• _ABOUT THIS EXERCISE_
Within the listing below, how many lines contain "Example"? Only the number is wanted.

INPUT RECORDS Start Marker

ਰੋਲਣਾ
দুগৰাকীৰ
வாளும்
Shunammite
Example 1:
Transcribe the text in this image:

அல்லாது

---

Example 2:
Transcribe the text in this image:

INPUT RECORDS End Marker
INPUT RECORDS Start Marker

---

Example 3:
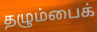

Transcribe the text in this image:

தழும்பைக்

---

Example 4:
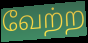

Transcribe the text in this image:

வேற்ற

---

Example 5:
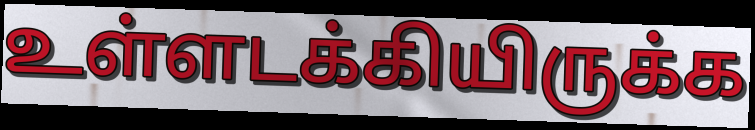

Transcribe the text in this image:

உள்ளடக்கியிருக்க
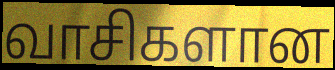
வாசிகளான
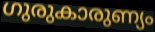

INPUT RECORDS End Marker
INPUT RECORDS Start Marker

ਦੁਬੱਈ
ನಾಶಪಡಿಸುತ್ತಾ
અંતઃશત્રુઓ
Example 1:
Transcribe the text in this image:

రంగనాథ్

INPUT RECORDS End Marker

• _ANSWER BOX_
6